▸ Exercise instructions
Images aside, the whole listing should be written out word for word.

========================================

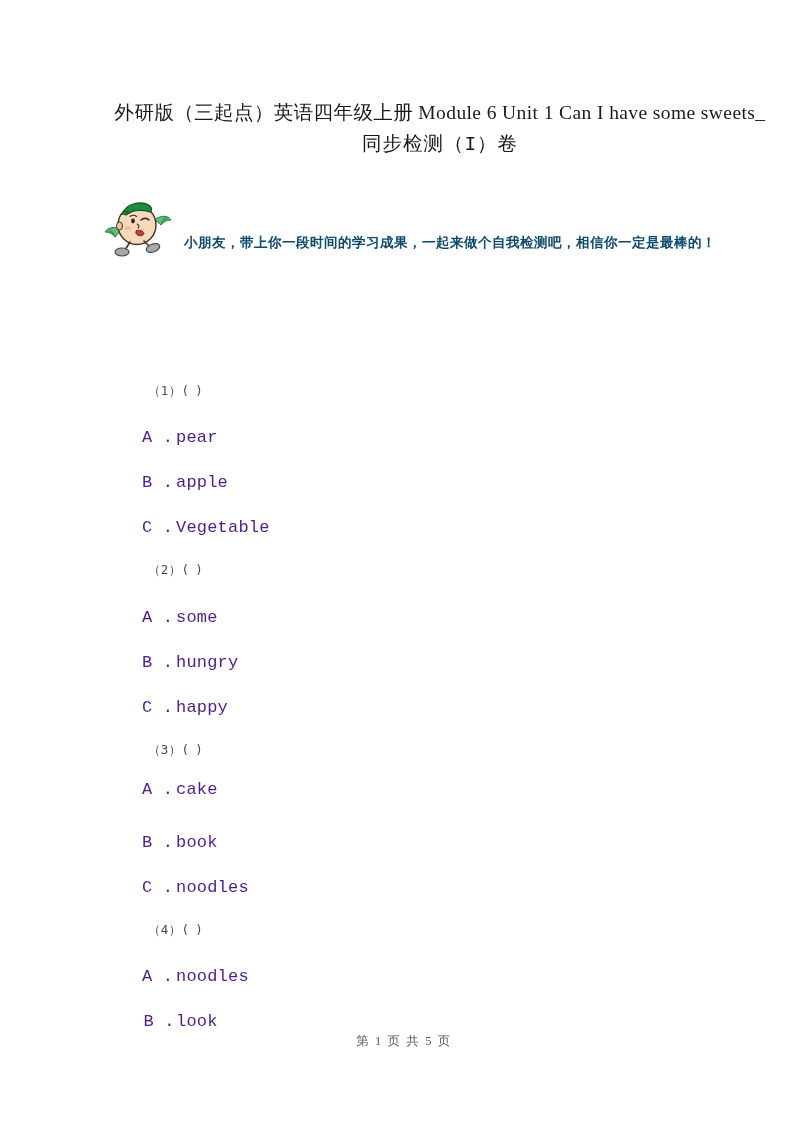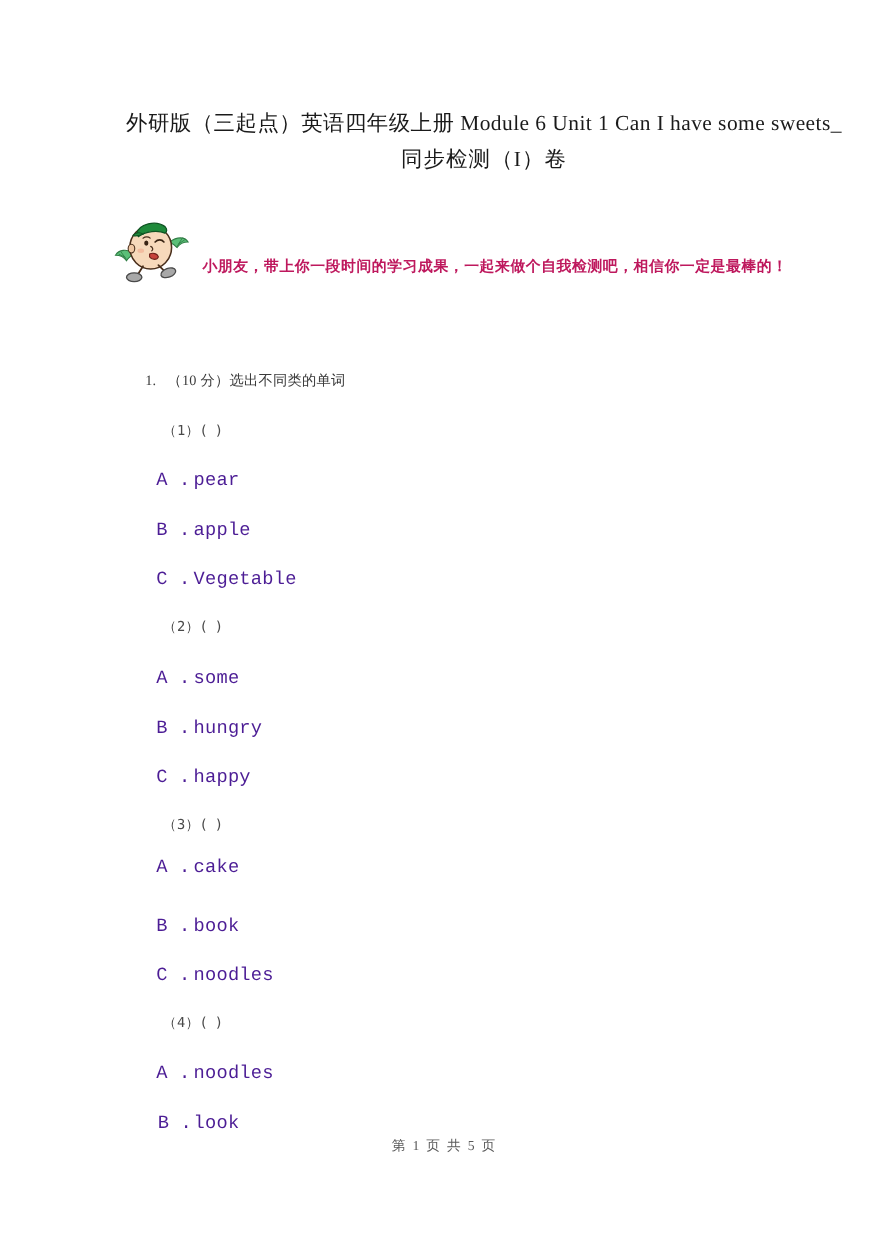--- a/index.html
+++ b/index.html
@@ -40,7 +40,7 @@
     font-weight: 400;
   }
   .doc-title .ttl-line { display: block; white-space: nowrap; }
-  .doc-title .ttl-line2 { letter-spacing: 1px; }
+  .doc-title .ttl-line2 { letter-spacing: 1px; font-family: Liberation Mono, monospace; }
 
   
   .intro-band {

========================================

▸ Response below
--- a/index.html
+++ b/index.html
@@ -40,7 +40,7 @@
     font-weight: 400;
   }
   .doc-title .ttl-line { display: block; white-space: nowrap; }
-  .doc-title .ttl-line2 { letter-spacing: 1px; }
+  .doc-title .ttl-line2 { letter-spacing: 1px; font-family: Liberation Mono, monospace; }
 
   
   .intro-band {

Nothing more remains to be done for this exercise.